舞台は昭和31年(1956)の土佐堀川(大阪)だ。川岸の小さな食堂の子である男の子は、ある日対岸に係留されるようになった家船で暮らす母子家庭(母・姉・弟)の子と知り合いになる。母子家庭の母は、船で売春をして生計を立てていた。
男の子が家船に遊びに行ったり、姉・弟が男の子の家に来たりする様子を男の子の視点で淡々と描写している。戦争が終わって10年たち、もはや戦後ではないと言われながらも社会の底辺で必死に生きている人々の姿、大人たち(復員兵)に残る心の傷などもさりげなく表現し、この時代を感じさせる。そして、ある日家船は別れを告げる事なくいずこかへ行ってしまった。
男の子の父親は田村高廣、母親は藤田弓子、母子家庭の母親は加賀まりこ、その外殿山泰司、芦屋雁之助などが出演している。
ロケで男の子が暮らす食堂を建てたのが、小栗橋南西の地蔵堂の下、家船が係留されたのはその対岸である橋南東の岸辺である。
公開されると大きな反響を呼び、キネマ旬報第1位、毎日映画コンクール最優秀作品賞、ブルーリボン賞最優秀作品賞、モスクワ国際映画銀賞など、数多くの受賞をしている。
◇なぜ中川運河で?
封切りの前年の昭和55年(1980)の撮影だが、舞台の大阪には31年(1956)頃の面影を残す川がなかった。小栗監督が各地を回り見つけたのが、中川運河の小栗橋である。

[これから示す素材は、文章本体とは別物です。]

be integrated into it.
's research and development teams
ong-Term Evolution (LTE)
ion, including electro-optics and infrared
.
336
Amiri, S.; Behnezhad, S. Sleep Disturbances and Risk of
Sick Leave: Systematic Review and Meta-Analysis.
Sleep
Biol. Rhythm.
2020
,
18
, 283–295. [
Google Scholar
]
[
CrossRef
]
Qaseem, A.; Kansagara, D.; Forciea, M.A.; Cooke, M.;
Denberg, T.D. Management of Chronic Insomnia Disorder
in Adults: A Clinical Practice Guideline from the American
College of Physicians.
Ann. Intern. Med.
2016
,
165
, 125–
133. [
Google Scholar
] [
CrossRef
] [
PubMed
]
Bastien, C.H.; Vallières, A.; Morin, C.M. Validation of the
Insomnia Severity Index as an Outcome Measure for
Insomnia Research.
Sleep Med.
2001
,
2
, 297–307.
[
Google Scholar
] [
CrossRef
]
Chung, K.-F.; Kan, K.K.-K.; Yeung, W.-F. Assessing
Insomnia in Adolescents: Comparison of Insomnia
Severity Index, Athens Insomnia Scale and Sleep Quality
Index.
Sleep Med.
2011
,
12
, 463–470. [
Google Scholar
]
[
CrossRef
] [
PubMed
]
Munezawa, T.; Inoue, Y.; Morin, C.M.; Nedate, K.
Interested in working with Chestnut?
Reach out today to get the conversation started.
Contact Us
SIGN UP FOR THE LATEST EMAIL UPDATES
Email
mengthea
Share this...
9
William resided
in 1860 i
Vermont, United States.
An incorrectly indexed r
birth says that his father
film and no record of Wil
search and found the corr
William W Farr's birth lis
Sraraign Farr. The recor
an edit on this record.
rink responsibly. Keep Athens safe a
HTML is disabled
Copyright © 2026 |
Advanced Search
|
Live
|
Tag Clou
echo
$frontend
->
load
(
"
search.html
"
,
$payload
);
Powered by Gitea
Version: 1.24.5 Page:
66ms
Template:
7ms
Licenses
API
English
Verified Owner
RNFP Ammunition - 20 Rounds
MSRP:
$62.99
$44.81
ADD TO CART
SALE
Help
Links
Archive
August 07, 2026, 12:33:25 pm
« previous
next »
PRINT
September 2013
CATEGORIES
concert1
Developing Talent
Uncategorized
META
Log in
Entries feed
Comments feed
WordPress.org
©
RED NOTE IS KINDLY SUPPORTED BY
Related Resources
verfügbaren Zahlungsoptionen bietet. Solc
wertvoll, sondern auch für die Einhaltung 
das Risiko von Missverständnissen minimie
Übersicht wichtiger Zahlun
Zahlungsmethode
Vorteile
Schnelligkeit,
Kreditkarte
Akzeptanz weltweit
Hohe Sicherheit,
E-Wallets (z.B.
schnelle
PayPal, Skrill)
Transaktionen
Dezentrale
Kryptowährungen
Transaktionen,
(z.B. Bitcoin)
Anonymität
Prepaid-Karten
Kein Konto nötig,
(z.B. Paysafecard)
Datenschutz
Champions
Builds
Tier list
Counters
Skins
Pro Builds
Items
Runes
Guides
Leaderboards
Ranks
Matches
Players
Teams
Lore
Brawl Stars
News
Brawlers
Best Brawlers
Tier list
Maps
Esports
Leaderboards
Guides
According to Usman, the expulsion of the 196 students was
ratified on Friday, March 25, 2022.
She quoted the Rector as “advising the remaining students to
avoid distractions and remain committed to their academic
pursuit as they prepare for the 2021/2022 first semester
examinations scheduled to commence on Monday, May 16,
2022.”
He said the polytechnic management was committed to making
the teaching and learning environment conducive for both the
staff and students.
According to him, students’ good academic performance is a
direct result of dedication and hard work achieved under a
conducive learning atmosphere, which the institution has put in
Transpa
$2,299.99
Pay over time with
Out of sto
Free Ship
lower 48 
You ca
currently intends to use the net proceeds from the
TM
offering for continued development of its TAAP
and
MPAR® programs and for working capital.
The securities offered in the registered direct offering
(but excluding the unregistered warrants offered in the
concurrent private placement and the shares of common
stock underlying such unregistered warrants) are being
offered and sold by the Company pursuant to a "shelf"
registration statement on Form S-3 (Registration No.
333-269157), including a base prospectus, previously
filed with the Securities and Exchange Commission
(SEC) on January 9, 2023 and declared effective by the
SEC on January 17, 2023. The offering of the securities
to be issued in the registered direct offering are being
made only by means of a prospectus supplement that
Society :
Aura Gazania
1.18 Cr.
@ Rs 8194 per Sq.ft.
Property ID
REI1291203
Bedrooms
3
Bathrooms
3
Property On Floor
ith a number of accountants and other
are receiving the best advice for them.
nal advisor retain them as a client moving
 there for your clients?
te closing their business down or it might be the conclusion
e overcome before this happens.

そのことについて小栗康平は前田英樹(文学者・評論家)との対談で次のように語っている。
○前田
ところで、この映画は、最初のカットから最後まで、一つの”場所″を濃密に現われさせる作品になっていますね。主役は、河だと言ってもいい。いたって低予算という条件を課されたこの映画にとっては、よいロケ地を見つけ出すことがまさに成否の鍵だったでしょう。全国を探し歩いた末に、とうとう名古屋にある運河の跡を見つけられたそうですね。
○小栗
舞台は大都市の河口付近の話ですから、昭和30年(1955)代の風景などもちろんのこと、どこにもそんなものは残っていません。設定として、人の暮らしと川とが隔てられていては成り立ちませんので、それが難しかったですね。
名古屋で捨て去られたような運河に出会った時には僥倖とすら思いました。道路から石段が降りていて、川辺に空き地がありました。
さほど広くはないのですが、かつて艀が行き来していた時には荷物の上げ下ろし場だったそうです。そこに食堂のオープン・セッ卜を組んだのです。
撮影された頃は、中川運河が一番くすんでいた時代である。艀輸送はほとんどなくなり、静かな水面と古びた倉庫が建ち並んで、「捨て去られたような運河」という表現がぴったりする。
映画が封切られた2年後の昭和58年(1983)に第1回のなごやレガッタが行われて、その後運河再生について模索が始まった。平成24年(2012)に「中川運河再生計画」が策定され、名古屋駅に近い長良橋より上流は「にぎわいゾーン」として再生することになった。今はまだ映画撮影時の雰囲気が残されているが、再整備が進むとすっかり変貌して映画の雰囲気とは全く逆の「賑やか・華やか・モダン」な地域に変わってゆく事であろう。
◇堀川の住吉橋も1カット
話の舞台は専ら小栗橋だが、最後に1カットだけだが堀川の住吉橋も写っている。
家船は別れを告げる事なく去って行ったので、食堂の子供が川岸を走って船を追いかける。途中、いくつもの橋をくぐり曳舟に引かれて家船はゆく。
その橋の一つが住吉橋である。子供が橋の欄干によじ登り去りゆく船を眺める風景が収められている。他にもいくつか橋が写るが、堀川や中川運河のものではなく、大阪など他都市の橋と思われる。